• **EXERCISE DESCRIPTION**: Each entry that follows is to be retyped exactly. Pictures do not belong in the copy.

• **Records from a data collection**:
====

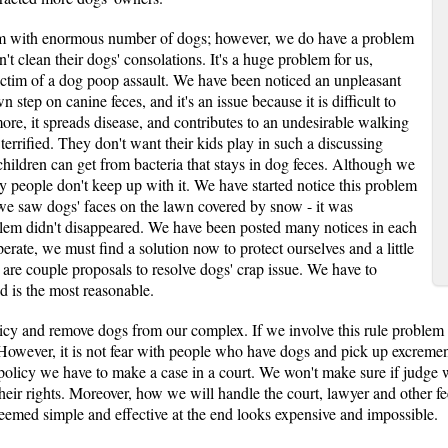
em with enormous number of dogs; however, we do have a problem
t clean their dogs' consolations. It's a huge problem for us,
ctim of a dog poop assault. We have been noticed an unpleasant
step on canine feces, and it's an issue because it is difficult to
ore, it spreads disease, and contributes to an undesirable walking
errified. They don't want their kids play in such a discussing
hildren can get from bacteria that stays in dog feces. Although we
y people don't keep up with it. We have started notice this problem
 we saw dogs' faces on the lawn covered by snow - it was
lem didn't disappeared. We have been posted many notices in each
erate, we must find a solution now to protect ourselves and a little
 are couple proposals to resolve dogs' crap issue. We have to
nd is the most reasonable.
licy and remove dogs from our complex. If we involve this rule proble
owever, it is not fear with people who have dogs and pick up excrement
olicy we have to make a case in a court. We won't make sure if judge wi
their rights. Moreover, how we will handle the court, lawyer and other f
seemed simple and effective at the end looks expensive and impossible.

====

• **SOLUTION TO THE PROBLEM**:
em with enormous number of dogs; however, we do have a problem
t clean their dogs' consolations. It's a huge problem for us,
ctim of a dog poop assault. We have been noticed an unpleasant
step on canine feces, and it's an issue because it is difficult to
ore, it spreads disease, and contributes to an undesirable walking
errified. They don't want their kids play in such a discussing
hildren can get from bacteria that stays in dog feces. Although we
y people don't keep up with it. We have started notice this problem
 we saw dogs' faces on the lawn covered by snow - it was
lem didn't disappeared. We have been posted many notices in each
erate, we must find a solution now to protect ourselves and a little
 are couple proposals to resolve dogs' crap issue. We have to
nd is the most reasonable.
licy and remove dogs from our complex. If we involve this rule proble
owever, it is not fear with people who have dogs and pick up excrement
olicy we have to make a case in a court. We won't make sure if judge wi
their rights. Moreover, how we will handle the court, lawyer and other f
seemed simple and effective at the end looks expensive and impossible.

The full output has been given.